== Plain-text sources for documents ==

※

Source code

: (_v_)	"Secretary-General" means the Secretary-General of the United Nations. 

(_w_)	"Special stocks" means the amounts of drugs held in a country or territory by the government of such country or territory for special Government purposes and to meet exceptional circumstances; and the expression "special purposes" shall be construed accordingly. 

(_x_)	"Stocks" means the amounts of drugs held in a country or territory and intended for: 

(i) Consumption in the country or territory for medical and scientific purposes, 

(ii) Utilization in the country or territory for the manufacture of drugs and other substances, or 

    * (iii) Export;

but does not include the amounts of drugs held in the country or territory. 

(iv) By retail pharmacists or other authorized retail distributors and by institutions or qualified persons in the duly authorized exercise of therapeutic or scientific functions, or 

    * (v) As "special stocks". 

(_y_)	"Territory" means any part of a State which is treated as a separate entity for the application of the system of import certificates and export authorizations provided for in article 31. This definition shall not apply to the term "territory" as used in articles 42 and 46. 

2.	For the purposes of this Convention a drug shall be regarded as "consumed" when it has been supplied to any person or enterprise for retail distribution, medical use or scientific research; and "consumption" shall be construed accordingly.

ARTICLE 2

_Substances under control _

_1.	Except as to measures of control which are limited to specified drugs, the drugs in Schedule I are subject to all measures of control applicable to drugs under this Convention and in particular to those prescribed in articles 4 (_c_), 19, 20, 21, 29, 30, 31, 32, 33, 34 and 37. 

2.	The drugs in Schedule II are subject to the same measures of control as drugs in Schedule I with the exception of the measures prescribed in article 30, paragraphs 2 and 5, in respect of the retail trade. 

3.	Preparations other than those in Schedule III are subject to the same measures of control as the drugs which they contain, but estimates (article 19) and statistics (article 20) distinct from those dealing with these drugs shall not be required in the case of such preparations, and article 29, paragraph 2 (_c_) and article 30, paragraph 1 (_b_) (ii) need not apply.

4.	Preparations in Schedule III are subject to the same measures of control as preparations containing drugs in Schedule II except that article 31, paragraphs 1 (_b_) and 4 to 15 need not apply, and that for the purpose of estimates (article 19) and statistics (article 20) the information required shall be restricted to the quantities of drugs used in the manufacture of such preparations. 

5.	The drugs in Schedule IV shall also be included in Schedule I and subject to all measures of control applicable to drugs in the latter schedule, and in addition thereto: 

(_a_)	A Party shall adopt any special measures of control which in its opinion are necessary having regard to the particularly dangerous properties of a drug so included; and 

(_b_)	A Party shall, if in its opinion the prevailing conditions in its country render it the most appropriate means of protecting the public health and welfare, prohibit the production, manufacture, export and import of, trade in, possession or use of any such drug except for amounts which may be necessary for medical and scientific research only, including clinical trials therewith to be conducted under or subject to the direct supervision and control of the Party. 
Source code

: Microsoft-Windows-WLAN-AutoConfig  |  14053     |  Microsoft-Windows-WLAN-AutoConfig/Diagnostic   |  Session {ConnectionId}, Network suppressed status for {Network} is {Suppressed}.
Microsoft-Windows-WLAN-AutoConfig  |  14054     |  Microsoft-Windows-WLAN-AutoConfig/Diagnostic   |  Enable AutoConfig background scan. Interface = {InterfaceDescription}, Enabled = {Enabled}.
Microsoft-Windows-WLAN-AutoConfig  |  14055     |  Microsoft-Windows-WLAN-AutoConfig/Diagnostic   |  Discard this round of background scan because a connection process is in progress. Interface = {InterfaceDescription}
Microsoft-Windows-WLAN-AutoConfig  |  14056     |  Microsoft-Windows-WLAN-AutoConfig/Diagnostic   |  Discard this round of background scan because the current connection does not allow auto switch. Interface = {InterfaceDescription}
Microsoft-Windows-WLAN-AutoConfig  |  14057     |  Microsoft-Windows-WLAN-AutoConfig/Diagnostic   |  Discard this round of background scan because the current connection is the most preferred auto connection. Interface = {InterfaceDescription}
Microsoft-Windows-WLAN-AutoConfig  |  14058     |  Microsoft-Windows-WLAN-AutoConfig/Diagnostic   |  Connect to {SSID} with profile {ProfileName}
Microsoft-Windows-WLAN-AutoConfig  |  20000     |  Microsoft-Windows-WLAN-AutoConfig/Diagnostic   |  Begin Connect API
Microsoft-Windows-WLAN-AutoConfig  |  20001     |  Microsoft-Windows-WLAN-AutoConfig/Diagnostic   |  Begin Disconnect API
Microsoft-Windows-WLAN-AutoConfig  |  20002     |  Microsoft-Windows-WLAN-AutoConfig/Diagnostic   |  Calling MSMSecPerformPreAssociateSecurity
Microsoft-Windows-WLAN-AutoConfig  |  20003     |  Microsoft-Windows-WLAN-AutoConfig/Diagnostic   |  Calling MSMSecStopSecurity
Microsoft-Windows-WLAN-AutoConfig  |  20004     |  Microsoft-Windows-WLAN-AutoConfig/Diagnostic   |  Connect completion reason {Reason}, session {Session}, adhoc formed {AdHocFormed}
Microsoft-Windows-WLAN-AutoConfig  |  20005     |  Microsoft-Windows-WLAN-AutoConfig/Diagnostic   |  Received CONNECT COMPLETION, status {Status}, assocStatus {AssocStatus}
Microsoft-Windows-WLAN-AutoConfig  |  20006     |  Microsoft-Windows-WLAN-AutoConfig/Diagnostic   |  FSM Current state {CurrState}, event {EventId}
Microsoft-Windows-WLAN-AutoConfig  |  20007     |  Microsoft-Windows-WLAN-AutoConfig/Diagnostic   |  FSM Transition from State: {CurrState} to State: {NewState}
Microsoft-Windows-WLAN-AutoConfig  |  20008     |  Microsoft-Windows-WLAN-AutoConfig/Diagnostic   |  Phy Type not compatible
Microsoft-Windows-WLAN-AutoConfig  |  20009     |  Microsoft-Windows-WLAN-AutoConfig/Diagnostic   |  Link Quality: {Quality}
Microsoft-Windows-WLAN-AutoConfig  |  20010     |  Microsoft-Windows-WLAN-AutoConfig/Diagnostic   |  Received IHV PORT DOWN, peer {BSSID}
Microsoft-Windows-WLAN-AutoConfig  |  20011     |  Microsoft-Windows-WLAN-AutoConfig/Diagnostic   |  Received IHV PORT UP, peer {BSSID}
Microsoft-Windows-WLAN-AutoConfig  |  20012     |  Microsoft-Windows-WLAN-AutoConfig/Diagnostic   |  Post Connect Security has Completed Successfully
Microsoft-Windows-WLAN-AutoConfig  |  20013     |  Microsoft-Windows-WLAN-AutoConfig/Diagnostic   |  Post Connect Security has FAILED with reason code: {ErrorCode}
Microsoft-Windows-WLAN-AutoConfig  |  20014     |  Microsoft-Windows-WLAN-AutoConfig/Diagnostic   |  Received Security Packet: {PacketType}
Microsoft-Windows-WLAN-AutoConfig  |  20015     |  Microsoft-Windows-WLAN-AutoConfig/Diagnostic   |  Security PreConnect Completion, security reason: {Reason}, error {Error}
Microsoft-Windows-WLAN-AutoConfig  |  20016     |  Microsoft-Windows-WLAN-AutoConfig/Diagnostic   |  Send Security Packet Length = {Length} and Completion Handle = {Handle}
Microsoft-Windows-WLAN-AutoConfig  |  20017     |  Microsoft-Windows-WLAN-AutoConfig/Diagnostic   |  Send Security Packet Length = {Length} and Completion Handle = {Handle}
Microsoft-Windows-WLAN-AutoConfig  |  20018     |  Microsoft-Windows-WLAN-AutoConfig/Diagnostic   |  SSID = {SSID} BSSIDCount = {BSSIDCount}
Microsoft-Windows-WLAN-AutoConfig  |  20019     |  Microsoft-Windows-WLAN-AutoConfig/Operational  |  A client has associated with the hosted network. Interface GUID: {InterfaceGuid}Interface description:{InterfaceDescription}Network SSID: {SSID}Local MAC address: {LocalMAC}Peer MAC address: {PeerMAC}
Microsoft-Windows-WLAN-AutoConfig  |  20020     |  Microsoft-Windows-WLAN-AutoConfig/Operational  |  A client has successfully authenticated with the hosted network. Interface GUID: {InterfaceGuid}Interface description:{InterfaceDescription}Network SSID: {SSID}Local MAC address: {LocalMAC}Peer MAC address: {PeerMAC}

※

== Directions for this task ==
Can you copy out the lines of the items verbatim, starting at the line containing "but does not" and ending at the line containing "under control _"?

== Answer section ==
but does not include the amounts of drugs held in the country or territory. 

(iv) By retail pharmacists or other authorized retail distributors and by institutions or qualified persons in the duly authorized exercise of therapeutic or scientific functions, or 

    * (v) As "special stocks". 

(_y_)	"Territory" means any part of a State which is treated as a separate entity for the application of the system of import certificates and export authorizations provided for in article 31. This definition shall not apply to the term "territory" as used in articles 42 and 46. 

2.	For the purposes of this Convention a drug shall be regarded as "consumed" when it has been supplied to any person or enterprise for retail distribution, medical use or scientific research; and "consumption" shall be construed accordingly.

ARTICLE 2

_Substances under control _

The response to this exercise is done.